[Stored data]
***

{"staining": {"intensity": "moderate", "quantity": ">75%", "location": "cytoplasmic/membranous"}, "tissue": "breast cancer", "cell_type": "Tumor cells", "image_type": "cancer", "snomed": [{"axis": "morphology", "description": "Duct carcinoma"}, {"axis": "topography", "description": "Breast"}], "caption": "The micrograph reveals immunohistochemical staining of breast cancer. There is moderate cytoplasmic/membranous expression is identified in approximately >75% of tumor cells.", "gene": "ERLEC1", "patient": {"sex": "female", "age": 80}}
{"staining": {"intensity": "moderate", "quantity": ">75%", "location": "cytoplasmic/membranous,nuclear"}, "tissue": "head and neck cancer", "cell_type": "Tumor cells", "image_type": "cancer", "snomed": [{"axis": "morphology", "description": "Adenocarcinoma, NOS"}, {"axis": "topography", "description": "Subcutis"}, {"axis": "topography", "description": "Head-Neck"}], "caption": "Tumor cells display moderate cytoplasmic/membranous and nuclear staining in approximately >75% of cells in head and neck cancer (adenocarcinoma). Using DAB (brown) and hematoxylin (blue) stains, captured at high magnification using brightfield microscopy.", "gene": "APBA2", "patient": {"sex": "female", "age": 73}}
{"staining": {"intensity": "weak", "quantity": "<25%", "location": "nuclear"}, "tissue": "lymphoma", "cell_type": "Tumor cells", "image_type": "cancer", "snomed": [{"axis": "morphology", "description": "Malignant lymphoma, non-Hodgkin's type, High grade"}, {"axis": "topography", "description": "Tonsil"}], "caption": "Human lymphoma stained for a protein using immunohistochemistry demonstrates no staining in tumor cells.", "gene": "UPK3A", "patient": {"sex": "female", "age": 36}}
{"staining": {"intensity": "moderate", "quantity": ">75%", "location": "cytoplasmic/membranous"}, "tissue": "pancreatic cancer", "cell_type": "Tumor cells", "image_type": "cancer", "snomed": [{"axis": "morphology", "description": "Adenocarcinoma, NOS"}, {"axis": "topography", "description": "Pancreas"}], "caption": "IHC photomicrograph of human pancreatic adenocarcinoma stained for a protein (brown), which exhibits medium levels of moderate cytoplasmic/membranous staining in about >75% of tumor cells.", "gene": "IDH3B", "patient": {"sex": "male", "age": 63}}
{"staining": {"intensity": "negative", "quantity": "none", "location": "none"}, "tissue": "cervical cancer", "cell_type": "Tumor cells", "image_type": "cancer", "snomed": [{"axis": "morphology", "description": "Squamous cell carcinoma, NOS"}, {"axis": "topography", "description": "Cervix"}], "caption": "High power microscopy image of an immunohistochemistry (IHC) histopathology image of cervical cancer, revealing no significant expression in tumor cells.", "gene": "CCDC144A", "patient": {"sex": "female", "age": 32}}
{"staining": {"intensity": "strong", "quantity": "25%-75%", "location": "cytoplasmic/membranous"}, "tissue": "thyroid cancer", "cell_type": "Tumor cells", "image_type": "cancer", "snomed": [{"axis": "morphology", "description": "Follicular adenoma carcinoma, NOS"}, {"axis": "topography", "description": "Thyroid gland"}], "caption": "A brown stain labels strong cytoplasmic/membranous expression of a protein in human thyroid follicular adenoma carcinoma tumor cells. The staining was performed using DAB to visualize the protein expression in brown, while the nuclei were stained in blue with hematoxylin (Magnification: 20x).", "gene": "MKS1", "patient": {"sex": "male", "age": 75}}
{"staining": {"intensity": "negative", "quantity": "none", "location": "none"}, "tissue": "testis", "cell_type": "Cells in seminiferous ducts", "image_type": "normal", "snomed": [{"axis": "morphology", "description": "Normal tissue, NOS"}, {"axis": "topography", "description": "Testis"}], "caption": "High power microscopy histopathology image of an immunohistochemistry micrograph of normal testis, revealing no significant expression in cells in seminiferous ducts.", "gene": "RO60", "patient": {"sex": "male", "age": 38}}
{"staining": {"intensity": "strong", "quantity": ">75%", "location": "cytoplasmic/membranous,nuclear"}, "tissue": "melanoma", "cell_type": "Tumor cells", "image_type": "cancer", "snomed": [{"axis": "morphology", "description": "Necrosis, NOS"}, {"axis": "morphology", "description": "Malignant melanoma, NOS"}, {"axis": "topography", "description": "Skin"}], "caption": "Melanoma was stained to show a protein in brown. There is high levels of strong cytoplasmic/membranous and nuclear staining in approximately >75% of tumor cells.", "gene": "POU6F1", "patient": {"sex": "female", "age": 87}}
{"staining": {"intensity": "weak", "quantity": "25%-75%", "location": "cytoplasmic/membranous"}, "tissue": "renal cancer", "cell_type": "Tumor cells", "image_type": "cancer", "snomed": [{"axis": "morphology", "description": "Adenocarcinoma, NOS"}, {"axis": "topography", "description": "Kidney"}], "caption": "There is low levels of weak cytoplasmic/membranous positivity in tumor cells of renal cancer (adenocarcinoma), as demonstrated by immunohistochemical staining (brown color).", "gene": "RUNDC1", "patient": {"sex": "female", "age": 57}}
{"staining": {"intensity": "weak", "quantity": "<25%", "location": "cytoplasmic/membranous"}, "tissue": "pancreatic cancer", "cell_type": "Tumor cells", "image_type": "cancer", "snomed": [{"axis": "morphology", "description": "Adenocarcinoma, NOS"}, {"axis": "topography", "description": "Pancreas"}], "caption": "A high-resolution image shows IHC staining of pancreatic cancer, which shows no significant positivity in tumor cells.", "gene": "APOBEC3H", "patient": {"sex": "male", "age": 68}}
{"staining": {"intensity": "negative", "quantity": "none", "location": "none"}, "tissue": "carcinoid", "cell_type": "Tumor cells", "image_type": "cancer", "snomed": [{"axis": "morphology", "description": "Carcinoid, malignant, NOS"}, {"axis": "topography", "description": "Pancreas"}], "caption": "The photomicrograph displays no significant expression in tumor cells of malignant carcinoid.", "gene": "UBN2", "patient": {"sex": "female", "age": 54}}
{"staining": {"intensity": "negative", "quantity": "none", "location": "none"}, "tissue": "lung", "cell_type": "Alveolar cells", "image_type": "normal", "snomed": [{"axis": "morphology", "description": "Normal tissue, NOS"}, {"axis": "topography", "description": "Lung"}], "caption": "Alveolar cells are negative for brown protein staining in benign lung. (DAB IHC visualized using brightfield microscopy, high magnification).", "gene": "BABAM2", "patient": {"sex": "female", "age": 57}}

***

# [TASK GOAL]
Looking at the data above, state how many of its lines contain the word "immunohistochemical", and give nothing but that number.

# [RESULT OF THE EXERCISE]
2